Required work
Below is the data. Give it again, complete and exact.

*** Record set Section Begins ***

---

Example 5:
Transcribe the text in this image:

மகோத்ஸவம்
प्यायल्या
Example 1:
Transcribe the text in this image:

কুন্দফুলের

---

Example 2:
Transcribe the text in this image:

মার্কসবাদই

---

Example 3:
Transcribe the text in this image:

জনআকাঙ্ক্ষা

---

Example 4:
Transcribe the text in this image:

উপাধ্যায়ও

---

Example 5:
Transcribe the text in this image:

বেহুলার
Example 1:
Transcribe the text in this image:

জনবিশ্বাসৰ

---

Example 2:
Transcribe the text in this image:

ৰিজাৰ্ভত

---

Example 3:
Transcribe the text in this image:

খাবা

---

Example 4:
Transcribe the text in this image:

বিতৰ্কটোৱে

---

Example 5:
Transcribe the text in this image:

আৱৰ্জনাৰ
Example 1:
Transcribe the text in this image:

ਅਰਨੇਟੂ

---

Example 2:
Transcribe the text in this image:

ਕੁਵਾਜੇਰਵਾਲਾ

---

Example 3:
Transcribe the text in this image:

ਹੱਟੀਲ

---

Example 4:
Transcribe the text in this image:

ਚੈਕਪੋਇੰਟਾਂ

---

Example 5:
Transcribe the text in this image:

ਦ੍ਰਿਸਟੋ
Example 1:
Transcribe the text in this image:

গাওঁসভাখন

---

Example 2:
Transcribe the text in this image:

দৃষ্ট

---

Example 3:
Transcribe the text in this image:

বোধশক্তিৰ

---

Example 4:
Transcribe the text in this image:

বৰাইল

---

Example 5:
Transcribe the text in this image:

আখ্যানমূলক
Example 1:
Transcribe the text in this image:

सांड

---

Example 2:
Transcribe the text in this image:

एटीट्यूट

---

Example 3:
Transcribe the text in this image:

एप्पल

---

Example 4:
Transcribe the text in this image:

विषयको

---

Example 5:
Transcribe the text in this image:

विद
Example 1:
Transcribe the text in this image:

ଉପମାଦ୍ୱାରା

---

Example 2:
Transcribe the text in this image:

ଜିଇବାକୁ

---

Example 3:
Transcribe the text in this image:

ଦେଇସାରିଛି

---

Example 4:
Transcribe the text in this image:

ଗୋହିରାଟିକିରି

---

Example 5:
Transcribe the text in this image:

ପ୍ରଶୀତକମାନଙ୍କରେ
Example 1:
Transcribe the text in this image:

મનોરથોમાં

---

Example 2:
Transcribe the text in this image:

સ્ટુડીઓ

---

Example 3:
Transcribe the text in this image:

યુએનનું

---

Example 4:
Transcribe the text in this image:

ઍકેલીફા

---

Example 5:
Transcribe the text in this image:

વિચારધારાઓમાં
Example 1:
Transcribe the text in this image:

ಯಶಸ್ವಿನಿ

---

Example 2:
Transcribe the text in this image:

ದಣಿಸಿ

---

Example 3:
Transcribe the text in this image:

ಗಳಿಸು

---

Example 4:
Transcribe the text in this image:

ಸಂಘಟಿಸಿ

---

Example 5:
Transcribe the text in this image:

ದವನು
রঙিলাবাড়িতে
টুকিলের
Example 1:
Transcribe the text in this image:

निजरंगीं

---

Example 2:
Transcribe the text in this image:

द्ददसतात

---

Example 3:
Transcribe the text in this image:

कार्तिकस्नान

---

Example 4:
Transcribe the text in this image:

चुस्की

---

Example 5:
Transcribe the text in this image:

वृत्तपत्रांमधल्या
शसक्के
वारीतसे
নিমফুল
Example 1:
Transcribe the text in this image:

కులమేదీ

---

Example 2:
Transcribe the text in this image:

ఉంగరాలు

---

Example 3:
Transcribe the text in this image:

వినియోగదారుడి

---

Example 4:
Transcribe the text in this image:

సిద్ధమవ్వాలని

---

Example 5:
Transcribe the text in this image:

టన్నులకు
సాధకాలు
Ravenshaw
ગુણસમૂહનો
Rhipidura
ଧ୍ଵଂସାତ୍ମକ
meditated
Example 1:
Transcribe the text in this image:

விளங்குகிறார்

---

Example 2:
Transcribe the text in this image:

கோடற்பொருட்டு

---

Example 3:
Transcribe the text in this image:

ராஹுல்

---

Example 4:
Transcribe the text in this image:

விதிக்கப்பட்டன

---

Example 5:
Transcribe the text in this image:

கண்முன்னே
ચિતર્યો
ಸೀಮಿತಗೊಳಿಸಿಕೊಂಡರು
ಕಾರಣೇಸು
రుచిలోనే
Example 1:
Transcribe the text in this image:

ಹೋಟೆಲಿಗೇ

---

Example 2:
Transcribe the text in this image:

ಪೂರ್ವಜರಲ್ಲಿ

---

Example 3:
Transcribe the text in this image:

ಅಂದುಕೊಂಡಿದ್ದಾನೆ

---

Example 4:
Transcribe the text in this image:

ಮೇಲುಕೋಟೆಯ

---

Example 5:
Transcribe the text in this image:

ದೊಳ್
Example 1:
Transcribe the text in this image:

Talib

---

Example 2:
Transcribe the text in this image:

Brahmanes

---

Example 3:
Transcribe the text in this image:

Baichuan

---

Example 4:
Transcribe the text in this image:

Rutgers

*** Record set Section Ends ***

Task answer
---

Example 5:
Transcribe the text in this image:

மகோத்ஸவம்
प्यायल्या
Example 1:
Transcribe the text in this image:

কুন্দফুলের

---

Example 2:
Transcribe the text in this image:

মার্কসবাদই

---

Example 3:
Transcribe the text in this image:

জনআকাঙ্ক্ষা

---

Example 4:
Transcribe the text in this image:

উপাধ্যায়ও

---

Example 5:
Transcribe the text in this image:

বেহুলার
Example 1:
Transcribe the text in this image:

জনবিশ্বাসৰ

---

Example 2:
Transcribe the text in this image:

ৰিজাৰ্ভত

---

Example 3:
Transcribe the text in this image:

খাবা

---

Example 4:
Transcribe the text in this image:

বিতৰ্কটোৱে

---

Example 5:
Transcribe the text in this image:

আৱৰ্জনাৰ
Example 1:
Transcribe the text in this image:

ਅਰਨੇਟੂ

---

Example 2:
Transcribe the text in this image:

ਕੁਵਾਜੇਰਵਾਲਾ

---

Example 3:
Transcribe the text in this image:

ਹੱਟੀਲ

---

Example 4:
Transcribe the text in this image:

ਚੈਕਪੋਇੰਟਾਂ

---

Example 5:
Transcribe the text in this image:

ਦ੍ਰਿਸਟੋ
Example 1:
Transcribe the text in this image:

গাওঁসভাখন

---

Example 2:
Transcribe the text in this image:

দৃষ্ট

---

Example 3:
Transcribe the text in this image:

বোধশক্তিৰ

---

Example 4:
Transcribe the text in this image:

বৰাইল

---

Example 5:
Transcribe the text in this image:

আখ্যানমূলক
Example 1:
Transcribe the text in this image:

सांड

---

Example 2:
Transcribe the text in this image:

एटीट्यूट

---

Example 3:
Transcribe the text in this image:

एप्पल

---

Example 4:
Transcribe the text in this image:

विषयको

---

Example 5:
Transcribe the text in this image:

विद
Example 1:
Transcribe the text in this image:

ଉପମାଦ୍ୱାରା

---

Example 2:
Transcribe the text in this image:

ଜିଇବାକୁ

---

Example 3:
Transcribe the text in this image:

ଦେଇସାରିଛି

---

Example 4:
Transcribe the text in this image:

ଗୋହିରାଟିକିରି

---

Example 5:
Transcribe the text in this image:

ପ୍ରଶୀତକମାନଙ୍କରେ
Example 1:
Transcribe the text in this image:

મનોરથોમાં

---

Example 2:
Transcribe the text in this image:

સ્ટુડીઓ

---

Example 3:
Transcribe the text in this image:

યુએનનું

---

Example 4:
Transcribe the text in this image:

ઍકેલીફા

---

Example 5:
Transcribe the text in this image:

વિચારધારાઓમાં
Example 1:
Transcribe the text in this image:

ಯಶಸ್ವಿನಿ

---

Example 2:
Transcribe the text in this image:

ದಣಿಸಿ

---

Example 3:
Transcribe the text in this image:

ಗಳಿಸು

---

Example 4:
Transcribe the text in this image:

ಸಂಘಟಿಸಿ

---

Example 5:
Transcribe the text in this image:

ದವನು
রঙিলাবাড়িতে
টুকিলের
Example 1:
Transcribe the text in this image:

निजरंगीं

---

Example 2:
Transcribe the text in this image:

द्ददसतात

---

Example 3:
Transcribe the text in this image:

कार्तिकस्नान

---

Example 4:
Transcribe the text in this image:

चुस्की

---

Example 5:
Transcribe the text in this image:

वृत्तपत्रांमधल्या
शसक्के
वारीतसे
নিমফুল
Example 1:
Transcribe the text in this image:

కులమేదీ

---

Example 2:
Transcribe the text in this image:

ఉంగరాలు

---

Example 3:
Transcribe the text in this image:

వినియోగదారుడి

---

Example 4:
Transcribe the text in this image:

సిద్ధమవ్వాలని

---

Example 5:
Transcribe the text in this image:

టన్నులకు
సాధకాలు
Ravenshaw
ગુણસમૂહનો
Rhipidura
ଧ୍ଵଂସାତ୍ମକ
meditated
Example 1:
Transcribe the text in this image:

விளங்குகிறார்

---

Example 2:
Transcribe the text in this image:

கோடற்பொருட்டு

---

Example 3:
Transcribe the text in this image:

ராஹுல்

---

Example 4:
Transcribe the text in this image:

விதிக்கப்பட்டன

---

Example 5:
Transcribe the text in this image:

கண்முன்னே
ચિતર્યો
ಸೀಮಿತಗೊಳಿಸಿಕೊಂಡರು
ಕಾರಣೇಸು
రుచిలోనే
Example 1:
Transcribe the text in this image:

ಹೋಟೆಲಿಗೇ

---

Example 2:
Transcribe the text in this image:

ಪೂರ್ವಜರಲ್ಲಿ

---

Example 3:
Transcribe the text in this image:

ಅಂದುಕೊಂಡಿದ್ದಾನೆ

---

Example 4:
Transcribe the text in this image:

ಮೇಲುಕೋಟೆಯ

---

Example 5:
Transcribe the text in this image:

ದೊಳ್
Example 1:
Transcribe the text in this image:

Talib

---

Example 2:
Transcribe the text in this image:

Brahmanes

---

Example 3:
Transcribe the text in this image:

Baichuan

---

Example 4:
Transcribe the text in this image:

Rutgers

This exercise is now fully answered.